Matthew 7 Bible Commentary

John Lightfoot’s Bible Commentary

(Read all of Matthew 7)
2. For with what judgment ye judge, ye shall be judged: and with what measure ye mete, it shall be measured to you again.

[With what measure ye mete.] This is a very common proverb among the Jews: In the measure that a man measureth, others measure to him. See also the tract Sotah, where it is illustrated by various examples.

4. Or how wilt thou say to thy brother, Let me pull out the mote out of thine eye; and, behold, a beam is in thine own eye?

[Let me pull out the mote out of thine eye, &c.] And this also was a known proverb among them: "It is written in the days when they judged the judges, that is, in the generation which judged their judges, When any [judge] said to another, Cast out the mote out of thine eye; he answered, Cast you out the beam out of your own eye," &c.

"R. Tarphon said, 'I wonder whether there be any in this age that will receive reproof: but if one saith to another, Cast out the mote out of thine eye, he will be ready to answer, Cast out the beam out of thine own eye.'" Where the Gloss writes thus; "Cast out the mote, that is, the small sin that is in thine hand; he may answer, But cast you out the great sin that is in yours. So that they could not reprove, because all were sinners."

9. Or what man is there of you, whom if his son ask bread, will he give him a stone?

[Will he give him a stone?] Here that of Seneca comes into my mind; "Verrucosus called a benefit roughly given from a hard man, panem lapidosum, 'stony bread.'"

12. Therefore all things whatsoever ye would that men should do to you, do ye even so to them: for this is the law and the prophets.

[Whatsoever ye would that men should do unto you, &c.] A certain Gentile came to Shammai, and said, 'Make me a proselyte, that I may learn the whole law, standing upon one foot': Shammai beat him with the staff that was in his hand. He went to Hillel, and he made him a proselyte, and said, That which is odious to thyself, do it not to thy neighbour: for this is the whole law.

13. Enter ye in at the strait gate: for wide is the gate, and broad is the way, that leadeth to destruction, and many there be which go in thereat:

[Broad is the way.] In these words, concerning the broad and narrow way, our Saviour seems to allude to the rules of the Jews among their lawyers concerning the public and private ways. With whom, "a private way was four cubits in breadth; a public way was sixteen cubits." See the Gloss in Peah.

14. Because strait is the gate, and narrow is the way, which leadeth unto life, and few there be that find it.

[Gate.] Under this phrase are very many things in religion expressed in the Holy Scripture, Genesis 28:17, Psalm 118:19,20, Matthew 16:18, &c.; and also in the Jewish writers. 'The gate of repentance' is mentioned by the Chaldee paraphrast upon Jeremiah 33:6; and 'the gate of prayers,' and 'the gate of tears.' "Since the Temple was laid waste, the gates of prayer were shut, but the gates of tears were not shut."

Strait gate, seems to be the Greek rendering of Pishpesh, a word very usual among the Talmudists: "With a key he opened the little door, and out of Beth-mokad" (the place of the fire-hearth) "he entereth into the court." Pishpesh, saith the Aruch, is a little door in the midst of a great door.

15. Beware of false prophets, which come to you in sheep's clothing, but inwardly they are ravening wolves.

[In sheep's clothing.] Not so much in woolen garments as in the very skins of sheep: so that outwardly they might seem sheep, but "inwardly they were ravening wolves." Of the ravenousness of wolves among the Jews, take these two examples besides others. "The elders proclaimed a fast in their cities upon this occasion, because the wolves had devoured two little children beyond Jordan.
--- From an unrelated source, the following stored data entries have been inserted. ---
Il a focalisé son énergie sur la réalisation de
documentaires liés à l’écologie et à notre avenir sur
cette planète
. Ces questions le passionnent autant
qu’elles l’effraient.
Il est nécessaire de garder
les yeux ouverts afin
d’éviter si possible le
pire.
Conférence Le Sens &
More than three hundred sheep of the sons of Judah Ben Shamoe were torn by wolves."

16. Ye shall know them by their fruits. Do men gather grapes of thorns, or figs of thistles?

[By their fruits ye shall know them.] That is a proverb not unlike it. A gourd, a gourd, is known by its branch.
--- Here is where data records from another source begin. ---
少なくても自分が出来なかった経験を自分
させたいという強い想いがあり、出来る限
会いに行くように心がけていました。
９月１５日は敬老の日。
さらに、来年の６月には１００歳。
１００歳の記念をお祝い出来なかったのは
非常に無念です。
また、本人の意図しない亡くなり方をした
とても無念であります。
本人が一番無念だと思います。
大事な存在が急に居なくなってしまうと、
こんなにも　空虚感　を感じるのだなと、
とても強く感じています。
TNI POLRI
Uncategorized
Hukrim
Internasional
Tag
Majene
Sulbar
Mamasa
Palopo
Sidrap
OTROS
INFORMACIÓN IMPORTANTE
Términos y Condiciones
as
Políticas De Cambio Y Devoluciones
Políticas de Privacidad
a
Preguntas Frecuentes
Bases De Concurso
29. For he taught them as one having authority, and not as the scribes.

[As one having authority, and not as the scribes.] It is said with good reason, in the verse going before, that "the multitude were astonished at Christ's doctrine": for, besides his divine truth, depth, and convincing power, they had not before heard any discoursing with that authority, that he did. The scribes borrowed credit to their doctrine from traditions, and the fathers of them: and no sermon of any scribe had any authority or value, without The Rabbins have a tradition, or The wise men say; or some traditional oracle of that nature. Hillel the Great taught truly, and as the tradition was concerning a certain thing; "But, although he discoursed of that matter all day long, they received not his doctrine, until he said at last, So I heard from Shemaia and Abtalion."